Harold Allen, of Shelbyville, Texas, isn't afraid to take chances; he's a man who's willing to blind cast in search of bedding bass. His reward was the biggest bass of the 2009 Central Open on Toledo Bend.
"I was fishing a large flat on the north end of the lake that has a number of ditches crisscrossing it. Every spring in this area holds big females during the spawn," Allen explains. "The water was murky with very little visibility. It was impossible to sight fish.
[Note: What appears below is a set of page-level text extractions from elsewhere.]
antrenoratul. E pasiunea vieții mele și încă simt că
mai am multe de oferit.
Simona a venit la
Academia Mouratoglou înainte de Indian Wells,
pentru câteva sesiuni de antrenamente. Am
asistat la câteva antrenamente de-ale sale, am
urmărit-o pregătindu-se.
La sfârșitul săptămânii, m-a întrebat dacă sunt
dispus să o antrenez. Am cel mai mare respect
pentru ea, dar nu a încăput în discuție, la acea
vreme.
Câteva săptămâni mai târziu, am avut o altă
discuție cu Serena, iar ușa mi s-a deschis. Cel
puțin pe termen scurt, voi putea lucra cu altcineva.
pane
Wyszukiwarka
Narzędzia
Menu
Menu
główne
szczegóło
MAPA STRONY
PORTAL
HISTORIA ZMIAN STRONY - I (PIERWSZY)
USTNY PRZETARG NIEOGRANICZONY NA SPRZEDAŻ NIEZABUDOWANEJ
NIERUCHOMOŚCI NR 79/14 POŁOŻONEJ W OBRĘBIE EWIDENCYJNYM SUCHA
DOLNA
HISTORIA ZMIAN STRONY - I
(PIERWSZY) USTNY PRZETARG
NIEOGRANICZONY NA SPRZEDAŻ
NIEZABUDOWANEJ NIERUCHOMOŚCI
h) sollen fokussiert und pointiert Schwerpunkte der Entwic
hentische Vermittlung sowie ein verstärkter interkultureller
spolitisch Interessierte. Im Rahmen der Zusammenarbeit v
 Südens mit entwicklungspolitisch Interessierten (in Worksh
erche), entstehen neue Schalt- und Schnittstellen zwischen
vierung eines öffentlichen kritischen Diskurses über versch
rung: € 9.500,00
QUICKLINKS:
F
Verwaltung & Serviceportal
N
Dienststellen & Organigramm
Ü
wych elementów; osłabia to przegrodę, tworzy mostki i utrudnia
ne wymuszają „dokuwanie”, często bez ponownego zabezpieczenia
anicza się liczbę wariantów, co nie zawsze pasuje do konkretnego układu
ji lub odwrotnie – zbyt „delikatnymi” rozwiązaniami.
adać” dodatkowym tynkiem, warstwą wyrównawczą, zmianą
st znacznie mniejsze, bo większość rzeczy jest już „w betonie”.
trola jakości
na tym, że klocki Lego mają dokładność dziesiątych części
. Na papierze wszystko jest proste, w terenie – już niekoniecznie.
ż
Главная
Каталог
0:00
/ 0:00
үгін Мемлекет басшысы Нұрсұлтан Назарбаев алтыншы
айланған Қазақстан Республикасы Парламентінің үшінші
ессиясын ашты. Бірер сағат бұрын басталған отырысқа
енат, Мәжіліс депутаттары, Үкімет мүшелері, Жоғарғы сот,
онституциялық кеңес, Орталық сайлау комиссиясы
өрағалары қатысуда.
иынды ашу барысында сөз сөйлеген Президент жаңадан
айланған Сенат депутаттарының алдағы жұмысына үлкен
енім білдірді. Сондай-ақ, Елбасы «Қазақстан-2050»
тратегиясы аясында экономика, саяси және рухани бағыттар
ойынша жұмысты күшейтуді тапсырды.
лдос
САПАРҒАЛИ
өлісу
If you got close enough to see them you'd run them off the bed.
"Based on my previous experience in the area I knew they had a tendency to spawn against the root systems of the bigger stumps. So, I tried casting blind to the bigger wood with a 5-inch, watermelon red V&M Chop Stick Worm hoping for a good bite.
"I targeted a really big stump in 2 1/2 feet of water. She hit the bait almost instantly. There's no doubt in my mind that fish was on a bed. But it was one you couldn't see. I think a lot of guys are afraid to blind cast into likely areas for bedding bass. Instead they move up on the fish and get too close. Once you scare them they're almost impossible to catch.
"If you know where they're likely to spawn it makes sense to stay back and cast. You'll waste some casts, that's for sure. But the ones you don't waste will be more than worth the effort."
Allen's big bass was caught on a 6-foot, 6-inch Carrot Stix rod (medium-heavy action) with a Shimano Chronarch casting reel (5:1 gear ratio), 15-pound-test Triple Fish fluorocarbon line, a 1/16-ounce slip sinker and a 3/0 short shank, offset wide gap hook.